One post tagged with "kmp"

View All Tags

LeetCode 28: String Matching using KMP Algorithm

· 3 min read
Asif Rehan
Senior Software Engineer, ML Infra @ Ford Pro

Understanding the Problem

String matching is a fundamental problem in computer science. Given two strings - a "haystack" and a "needle" - we need to find if and where the needle appears in the haystack.

Naive Approach

The naive solution uses two pointers:

  • One for the "needle" string
  • One for the "haystack" string

Starting from each character in the haystack, we compare every character in the needle with the corresponding character in the haystack. If all characters match, we've found our solution. If any character doesn't match, we move to the next character in the haystack and restart from the beginning of the needle string.
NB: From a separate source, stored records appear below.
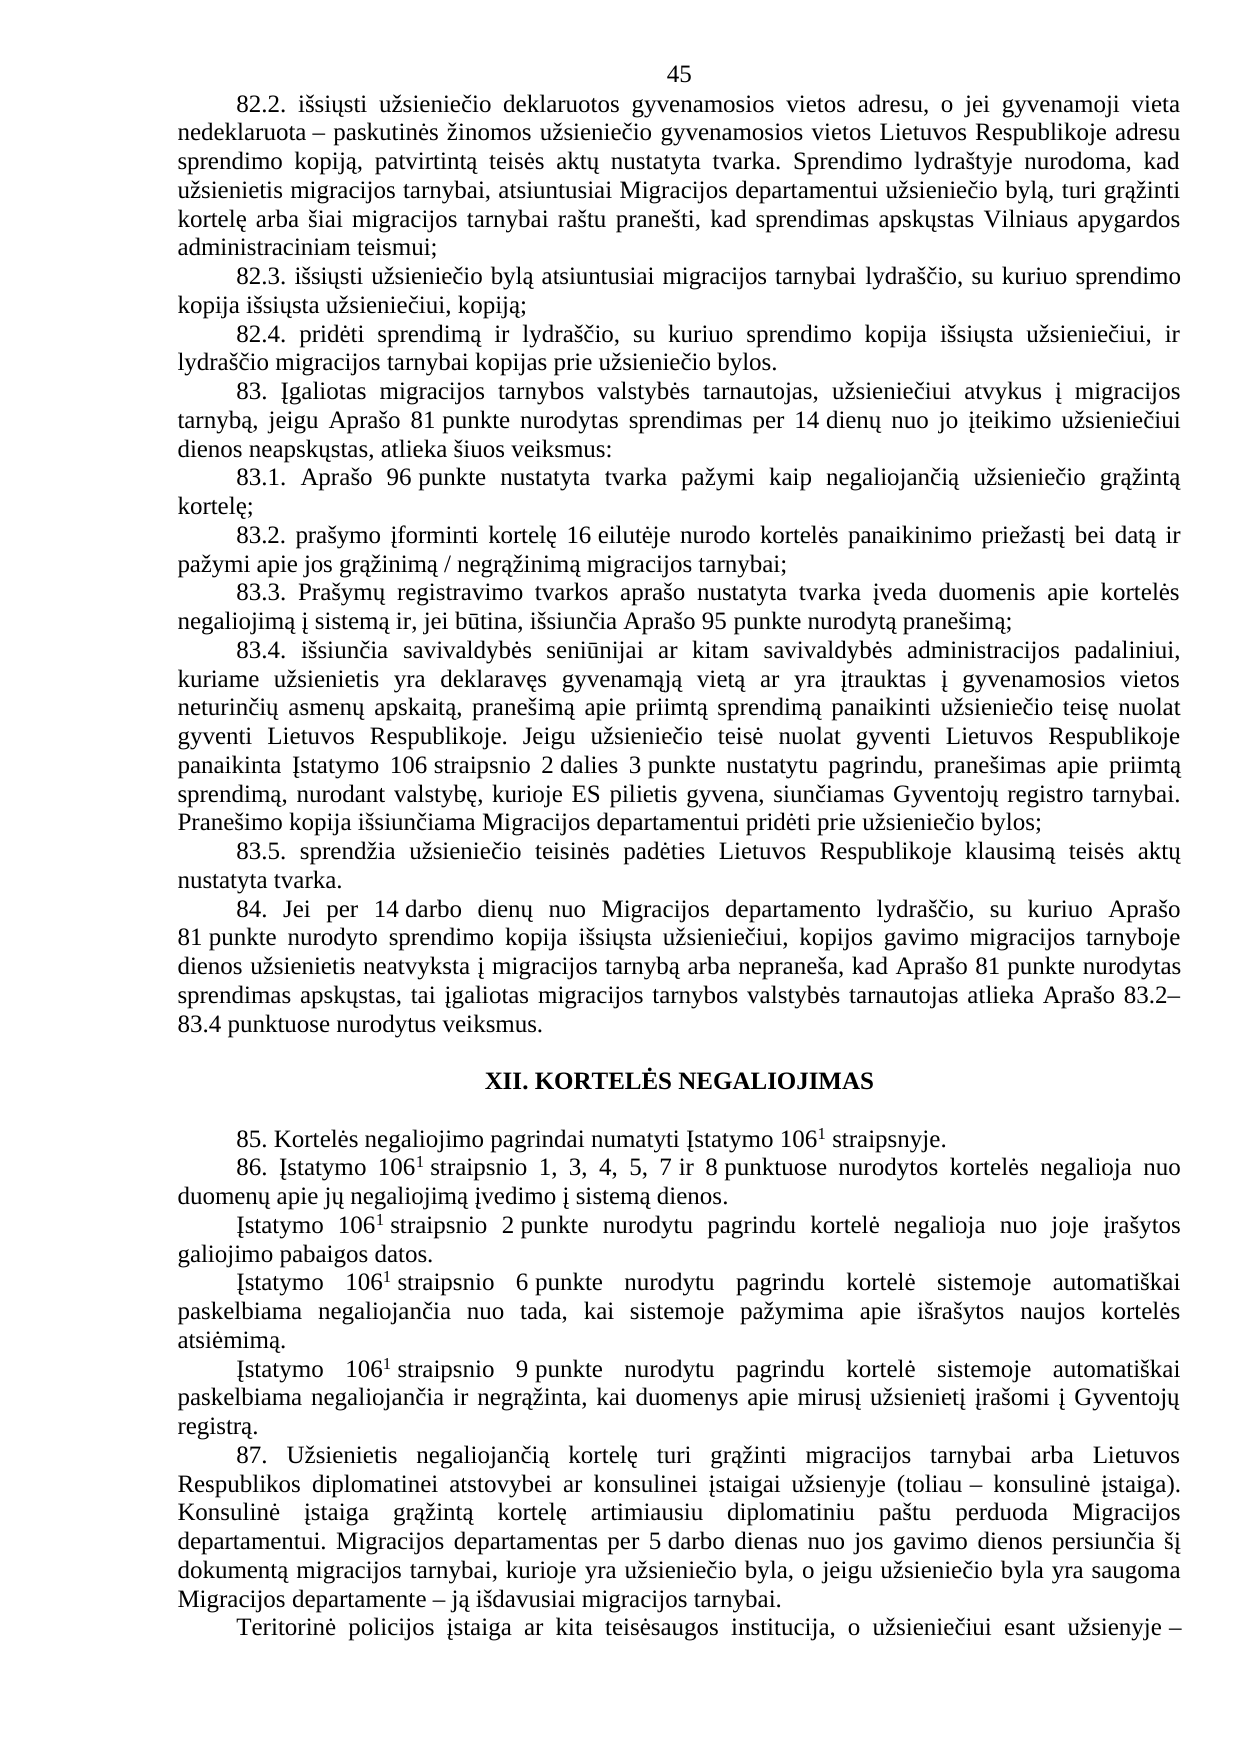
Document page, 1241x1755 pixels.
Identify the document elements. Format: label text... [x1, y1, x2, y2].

text 83. Įgaliotas migracijos tarnybos valstybės tarnautojas, užsieniečiui atvykus į migracijos tarnybą, jeigu Aprašo 81 punkte nurodytas sprendimas per 14 dienų nuo jo įteikimo užsieniečiui dienos neapskųstas, atlieka šiuos veiksmus: [177, 376, 1181, 462]
text 83.4. išsiunčia savivaldybės seniūnijai ar kitam savivaldybės administracijos padaliniui, kuriame užsienietis yra deklaravęs gyvenamąją vietą ar yra įtrauktas į gyvenamosios vietos neturinčių asmenų apskaitą, pranešimą apie priimtą sprendimą panaikinti užsieniečio teisę nuolat gyventi Lietuvos Respublikoje. Jeigu užsieniečio teisė nuolat gyventi Lietuvos Respublikoje panaikinta Įstatymo 106 straipsnio 2 dalies 3 punkte nustatytu pagrindu, pranešimas apie priimtą sprendimą, nurodant valstybę, kurioje ES pilietis gyvena, siunčiamas Gyventojų registro tarnybai. Pranešimo kopija išsiunčiama Migracijos departamentui pridėti prie užsieniečio bylos; [177, 635, 1181, 836]
text 87. Užsienietis negaliojančią kortelę turi grąžinti migracijos tarnybai arba Lietuvos Respublikos diplomatinei atstovybei ar konsulinei įstaigai užsienyje (toliau – konsulinė įstaiga). Konsulinė įstaiga grąžintą kortelę artimiausiu diplomatiniu paštu perduoda Migracijos departamentui. Migracijos departamentas per 5 darbo dienas nuo jos gavimo dienos persiunčia šį dokumentą migracijos tarnybai, kurioje yra užsieniečio byla, o jeigu užsieniečio byla yra saugoma Migracijos departamente – ją išdavusiai migracijos tarnybai. [177, 1440, 1181, 1612]
text XII. kortelės NEGALIOJIMAS [177, 1066, 1181, 1095]
text 83.3. Prašymų registravimo tvarkos aprašo nustatyta tvarka įveda duomenis apie kortelės negaliojimą į sistemą ir, jei būtina, išsiunčia Aprašo 95 punkte nurodytą pranešimą; [177, 577, 1181, 635]
text Įstatymo 1061 straipsnio 9 punkte nurodytu pagrindu kortelė sistemoje automatiškai paskelbiama negaliojančia ir negrąžinta, kai duomenys apie mirusį užsienietį įrašomi į Gyventojų registrą. [177, 1354, 1181, 1440]
text Įstatymo 1061 straipsnio 2 punkte nurodytu pagrindu kortelė negalioja nuo joje įrašytos galiojimo pabaigos datos. [177, 1210, 1181, 1267]
text 82.3. išsiųsti užsieniečio bylą atsiuntusiai migracijos tarnybai lydraščio, su kuriuo sprendimo kopija išsiųsta užsieniečiui, kopiją; [177, 261, 1181, 319]
text 85. Kortelės negaliojimo pagrindai numatyti Įstatymo 1061 straipsnyje. [177, 1124, 1181, 1152]
text Teritorinė policijos įstaiga ar kita teisėsaugos institucija, o užsieniečiui esant užsienyje – [177, 1612, 1181, 1641]
text Įstatymo 1061 straipsnio 6 punkte nurodytu pagrindu kortelė sistemoje automatiškai paskelbiama negaliojančia nuo tada, kai sistemoje pažymima apie išrašytos naujos kortelės atsiėmimą. [177, 1267, 1181, 1354]
text 83.5. sprendžia užsieniečio teisinės padėties Lietuvos Respublikoje klausimą teisės aktų nustatyta tvarka. [177, 836, 1181, 894]
text 82.4. pridėti sprendimą ir lydraščio, su kuriuo sprendimo kopija išsiųsta užsieniečiui, ir lydraščio migracijos tarnybai kopijas prie užsieniečio bylos. [177, 319, 1181, 376]
text 83.1. Aprašo 96 punkte nustatyta tvarka pažymi kaip negaliojančią užsieniečio grąžintą kortelę; [177, 462, 1181, 520]
text 84. Jei per 14 darbo dienų nuo Migracijos departamento lydraščio, su kuriuo Aprašo 81 punkte nurodyto sprendimo kopija išsiųsta užsieniečiui, kopijos gavimo migracijos tarnyboje dienos užsienietis neatvyksta į migracijos tarnybą arba nepraneša, kad Aprašo 81 punkte nurodytas sprendimas apskųstas, tai įgaliotas migracijos tarnybos valstybės tarnautojas atlieka Aprašo 83.2–83.4 punktuose nurodytus veiksmus. [177, 894, 1181, 1037]
text 82.2. išsiųsti užsieniečio deklaruotos gyvenamosios vietos adresu, o jei gyvenamoji vieta nedeklaruota – paskutinės žinomos užsieniečio gyvenamosios vietos Lietuvos Respublikoje adresu sprendimo kopiją, patvirtintą teisės aktų nustatyta tvarka. Sprendimo lydraštyje nurodoma, kad užsienietis migracijos tarnybai, atsiuntusiai Migracijos departamentui užsieniečio bylą, turi grąžinti kortelę arba šiai migracijos tarnybai raštu pranešti, kad sprendimas apskųstas Vilniaus apygardos administraciniam teismui; [177, 89, 1181, 261]
text 86. Įstatymo 1061 straipsnio 1, 3, 4, 5, 7 ir 8 punktuose nurodytos kortelės negalioja nuo duomenų apie jų negaliojimą įvedimo į sistemą dienos. [177, 1152, 1181, 1210]
text 83.2. prašymo įforminti kortelę 16 eilutėje nurodo kortelės panaikinimo priežastį bei datą ir pažymi apie jos grąžinimą / negrąžinimą migracijos tarnybai; [177, 520, 1181, 577]
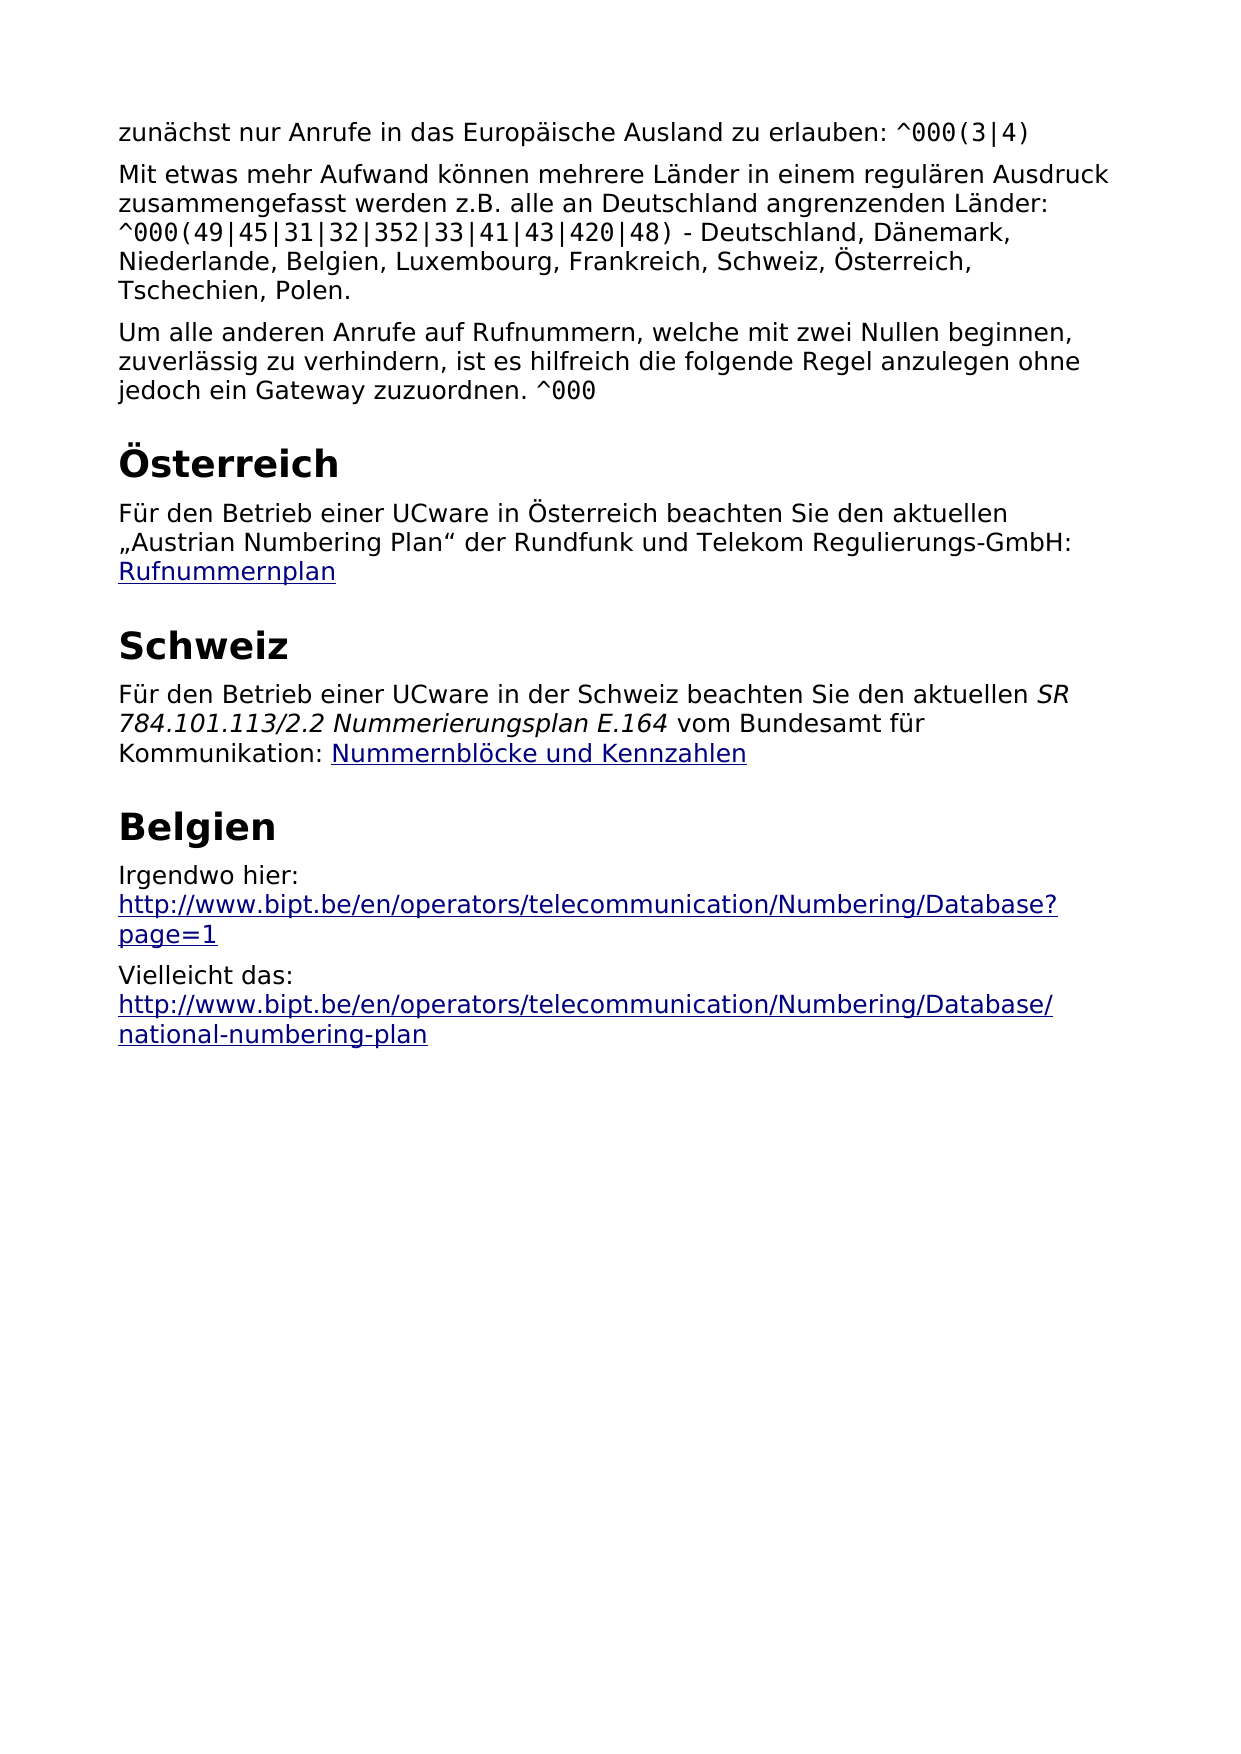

This results in an O(mn) time complexity, where:

  • m = length of haystack string
  • n = length of needle string

The KMP Algorithm Solution

We can do better using the Knuth-Morris-Pratt (KMP) algorithm. This algorithm uses a clever technique called the prefix-suffix array, which helps skip parts of the haystack string that we already know won't match based on the pattern in the needle.

Key Benefits

  • Achieves linear O(m+n) time complexity
  • Uses extra memory for the prefix array
  • Significantly faster for large strings with repeating patterns

For a visual understanding of the algorithm, check out this excellent tutorial with animations on YouTube.

Java Implementation

Here's a complete implementation of the KMP algorithm:

public int strStr(String haystack, String needle) {
if (haystack == null || needle == null) return 0;
char[] text = haystack.toCharArray();
char[] pattern = needle.toCharArray();

if (pattern.length == 0) return 0;
if (text.length == 0) return -1;

int[] prefixSuffix = prefixSuffix(pattern);
int i = 0;
int j = 0;

while (i < text.length && j < pattern.length) {
if (text[i] == text[j]) {
i++;
j++;
} else {
if (j == 0) {
i++;
} else {
j = prefixSuffix[j-1];
}
}
}

if (j == pattern.length) {
return true;
}
return false;
}

int[] prefixSuffix(char[] pattern) {
int[] pre = new int[pattern.length];
pre[0] = 0;

int j = 0;
for (int i = 1; i < pattern.length; i++) {
while (j > 0 && pattern[i] != pattern[j]) {
j = pre[j-1];
}
if (pattern[i] == pattern[j]) {
j++;
}
pre[i] = j;
}
return pre;
}

Understanding the Implementation

Main Algorithm (strStr method)

  1. Initial null checks and edge cases
  2. Convert strings to char arrays for easier manipulation
  3. Generate the prefix-suffix array for the pattern
  4. Use two pointers to traverse the text and pattern
  5. Return true if the entire pattern is found, false otherwise

Prefix-Suffix Array Generation (prefixSuffix method)

  1. Creates an array to store prefix-suffix values
  2. Uses two pointers to track matching prefixes and suffixes
  3. Builds the array incrementally based on pattern matches
  4. Returns the completed prefix-suffix array

Time and Space Complexity

  • Time Complexity: O(m + n)
    • m = length of haystack string
    • n = length of needle string
  • Space Complexity: O(n)
    • Additional space needed for the prefix-suffix array

Conclusion

The KMP algorithm provides an efficient solution to the string matching problem by utilizing pattern information to avoid unnecessary comparisons. While it requires additional space and is more complex to implement than the naive approach, its linear time complexity makes it significantly more efficient for large strings, especially when dealing with patterns that have repeating elements.